〇商工労働観光部長(橋本良隆君) 企業ごとの具体的かつ細やかな支援についてでございますけれども、県では、経営改善に積極的に取り組む中小企業者が必要な金融支援を受けられるように、中小企業経営安定資金に新たに信用保証料を引き下げた経営力強化対策枠を設けまして、貸付限度額8、000万円とし、12月から取り扱いを開始したところでございます。
 利用に当たりましては、中小企業者が認定支援機関の支援を受けて事業計画を策定することを要件としておりまして、認定を受けた金融機関を含む県内18機関で相談に対応しております。利用企業数や貸付額につきましては、現時点では見通すことは困難でございますが、認定支援機関の取り組みが進むものと考え融資枠を50億円に設定しており、この資金枠が来年度以降も継続できるよう検討してまいります。
 なお、この資金枠の要件に合わない場合でありましても、中小企業経営安定資金そのものは、経営の安定に支障を来している事業者に幅広く対応してきているところでございます。

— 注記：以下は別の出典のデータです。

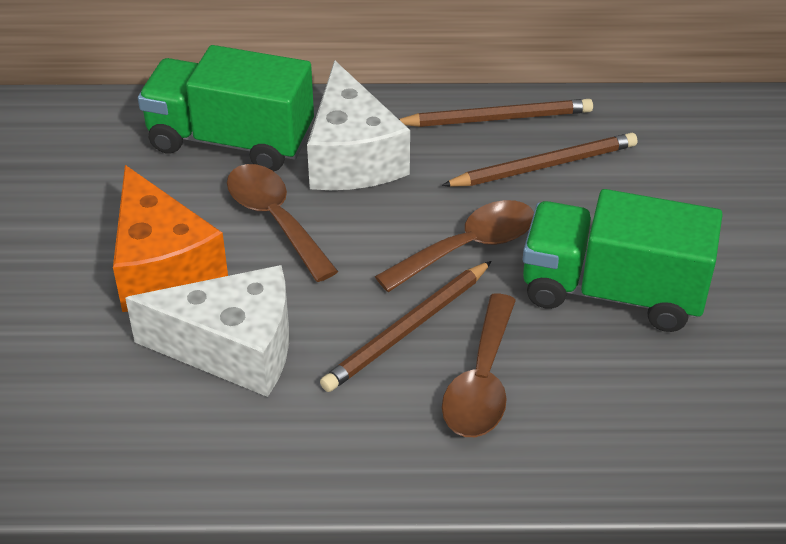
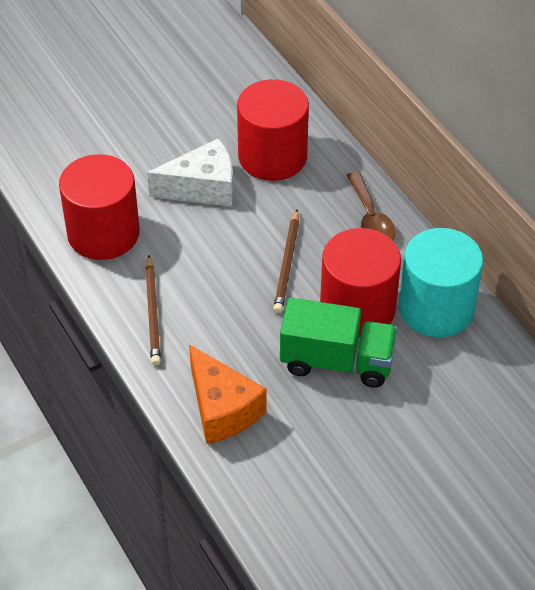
brown pencil: [320,261,492,392] [399,99,593,127] [441,133,637,187] = 3 -> [145,256,161,366] [273,210,299,313] = 2
brown spoon: [227,164,338,282] [375,200,534,292] [442,293,516,437] = 3 -> [346,172,396,241] = 1
green truck: [138,45,314,171] [523,189,723,332] = 2 -> [280,298,398,388] = 1
red cylinder: none = 0 -> [59,154,140,260] [237,79,309,181] [320,228,401,338] = 3
turquoise cylinder: none = 0 -> [399,228,483,337] = 1
white cheese: [125,265,289,397] [307,60,410,190] = 2 -> [147,138,233,207] = 1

 また、企業ごとの具体的かつ細やかな支援という部分につきましては、岩手県中小企業再生支援協議会や岩手県産業復興相談センターなどでは相談窓口を設置しております。ここで事業計画の策定支援、さらには金融機関との調整を行っているところでございますが、引き続きこれらの取り組みを継続、強化をしてまいります。
 さらに、県といたしましては、国、岩手県信用保証協会、金融機関、商工団体等と岩手県中小企業支援等連携会議を9月に設立しております。この下部組織として、個別事業者ごとに関係する金融機関等が集まる経営サポート会議を設けまして、事業改善計画の策定支援や必要な金融支援を行うこととしております。
   日程第2 議案第29号農地海岸保全施設災害復旧事業小谷鳥地区堤防工事の請負契約の締結に関し議決を求めることについてから日程第6 報告第4号岩手県信用保証協会が行う保証債務に係る求償権の放棄等の承認に関する報告についてまで
〇議長(佐々木博君) 次に、日程第2、議案第29号から日程第6、報告第4号までを一括議題といたします。
 提出者の説明を求めます。加藤総務部長。
   〔総務部長加藤主税君登壇〕
〇総務部長(加藤主税君) ただいま議題とされました各案件について説明申し上げます。
 議案第29号から議案第32号までの4件は、東日本大震災津波からの迅速な復興に向けて、農地海岸保全施設及び漁港施設の災害復旧工事の請負契約の締結に関し議決を求めようとするものであります。
 報告第4号は、岩手県信用保証協会が行う保証債務に係る求償権の放棄等の承認に関し報告するものであります。
 以上でありますので、よろしく御審議の上、原案に御賛成くださいますようお願い申し上げます。
〇議長(佐々木博君) 以上をもって本日の日程は全部終了いたしました。
 本日はこれをもって散会いたします。